The four research and development projects involving researchers at UQ's School of Agriculture and Food Sciences were announced by Minister for Tertiary Education, Skills, Science and Research, Senator Chris Evans, as part of the latest round of Australian Research Council Linkage Project grants.  

The Federal Government contributed almost $2 million to the grant, while industry partners Ridley AgriProducts, Agri-Science Queensland, Eli Lilly Australia and Bioenergy Plantations Australia, among others, provided just over $1 million funding.   

“A cross-disciplinary project with Ridley AgriProducts and involving UQ biochemistry and animal scientists is studying whether adding probiotics to the stockfeed of cattle, sheep and poultry will increase stockfeed efficiency and consequently the animal's body weight,” Professor Neal Menzies, Head of the School of Agriculture and Food Sciences at the University of QLD said.

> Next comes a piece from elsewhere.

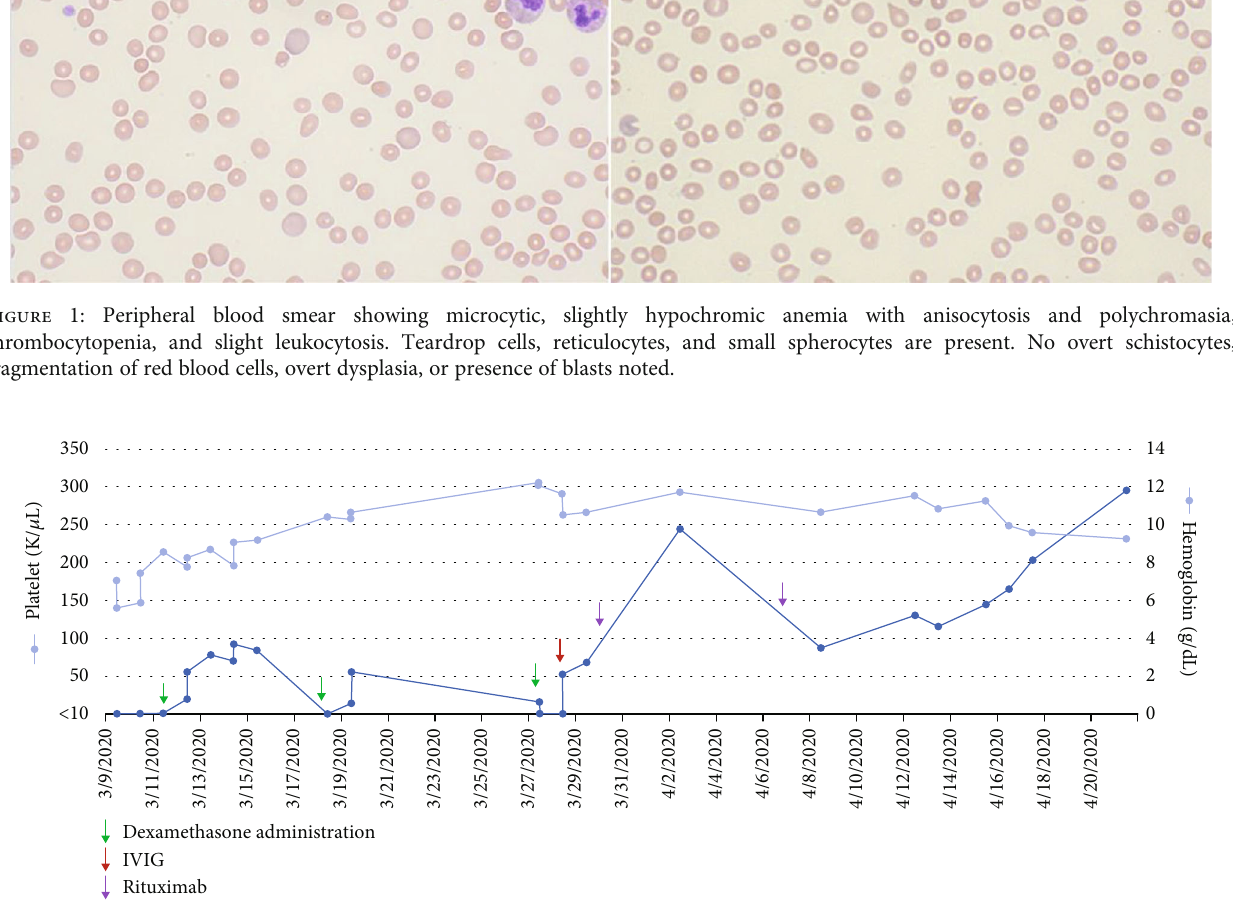
Figure 2: Platelet and hemoglobin values over time. Times of therapy noted by colored arrows. Initial course of steroids with good response, however subsequent decline in platelet count, requiring further treatment with additional steroids, IVIG, and rituximab. Abbreviations: IVIG: intravenous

The four research and development projects that have received funding from this grant and recruited researchers from the University of QLD are include:

  • The tree legume Pongamia pinnata on coal mine spoil: an integrated and sustainable rehabilitation, bioenergy and carbon farming production system – looks at the growth performance of the tree legume Pongamia pinnata on coal mine overburden.  
  • Evaluation of Bacillus amyloliquefaciens H57 as a probiotic in livestock using animal nutrition studies and metagenomics – aims to improve animal production through gene sequencing, which will unravel how microbial communities in the rumen of sheep and cattle and the gastro intestinal tract of poultry respond to feed quality and probiotic bacteria.
  • Fertility crisis: harnessing the genomic tension behind pollen fertility in sorghum – aims to identity the genes responsible for a trait that makes hybrid seed production possible.
  • Harnessing the genome of the Australian paralysis tick to develop effective control products - involves an examination of the harmful substance produced by the salivary gland of Australia's paralysis tick with the aim of developing new, safe treatments and/or preventative vaccines.